### [What you will do]
Could you copy out, word for word, the lines in the records below that start with the line containing "Rock Salt Mining Equipment For Sale–" and run through the line containing "Manufacturing Process Of", including both of those lines?

### [Source data]

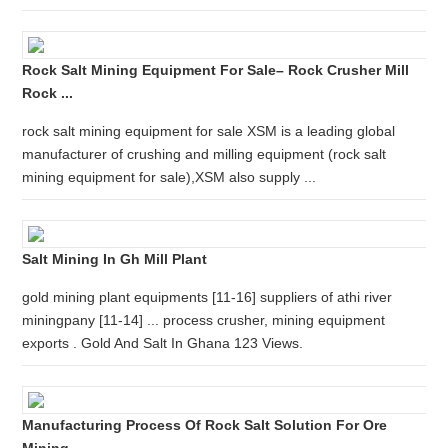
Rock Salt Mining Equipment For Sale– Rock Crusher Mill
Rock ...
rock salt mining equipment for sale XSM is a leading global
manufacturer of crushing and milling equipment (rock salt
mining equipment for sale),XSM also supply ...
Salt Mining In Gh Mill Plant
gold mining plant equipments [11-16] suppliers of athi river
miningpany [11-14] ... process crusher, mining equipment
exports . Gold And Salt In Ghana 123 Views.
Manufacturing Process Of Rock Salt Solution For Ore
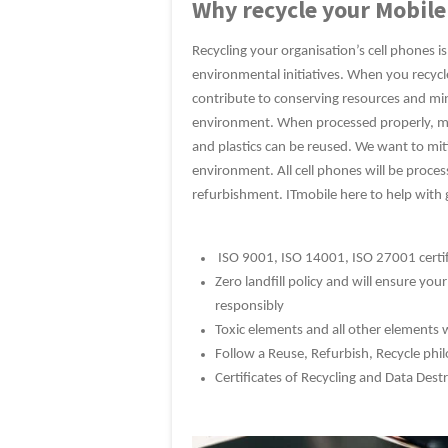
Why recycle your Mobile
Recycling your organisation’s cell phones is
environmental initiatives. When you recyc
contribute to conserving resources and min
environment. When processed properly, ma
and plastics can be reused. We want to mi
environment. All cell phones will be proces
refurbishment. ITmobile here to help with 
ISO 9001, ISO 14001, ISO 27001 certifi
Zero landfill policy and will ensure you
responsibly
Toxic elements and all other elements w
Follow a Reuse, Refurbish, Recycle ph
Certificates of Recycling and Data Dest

==

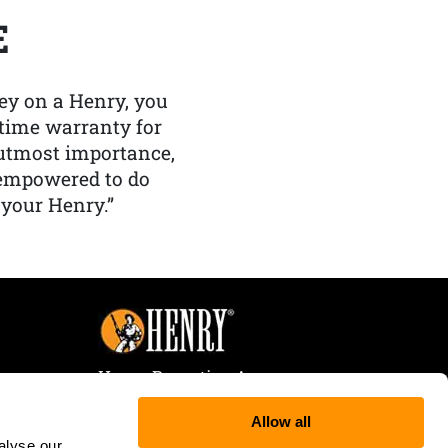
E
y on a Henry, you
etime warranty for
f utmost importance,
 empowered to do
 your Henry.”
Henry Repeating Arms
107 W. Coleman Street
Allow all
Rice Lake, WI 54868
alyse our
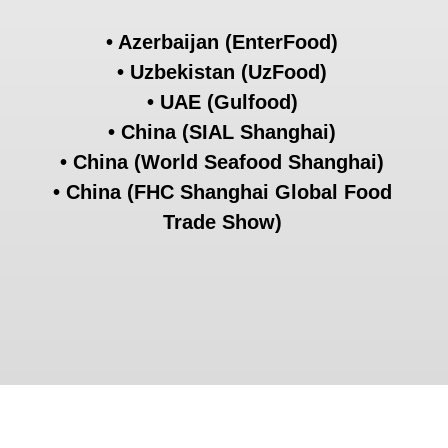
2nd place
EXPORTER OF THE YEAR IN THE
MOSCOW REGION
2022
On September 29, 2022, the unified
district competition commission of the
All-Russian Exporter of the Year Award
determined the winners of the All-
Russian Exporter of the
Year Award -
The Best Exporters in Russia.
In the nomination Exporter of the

### [Response to the exercise]
Rock Salt Mining Equipment For Sale– Rock Crusher Mill
Rock ...
rock salt mining equipment for sale XSM is a leading global
manufacturer of crushing and milling equipment (rock salt
mining equipment for sale),XSM also supply ...
Salt Mining In Gh Mill Plant
gold mining plant equipments [11-16] suppliers of athi river
miningpany [11-14] ... process crusher, mining equipment
exports . Gold And Salt In Ghana 123 Views.
Manufacturing Process Of Rock Salt Solution For Ore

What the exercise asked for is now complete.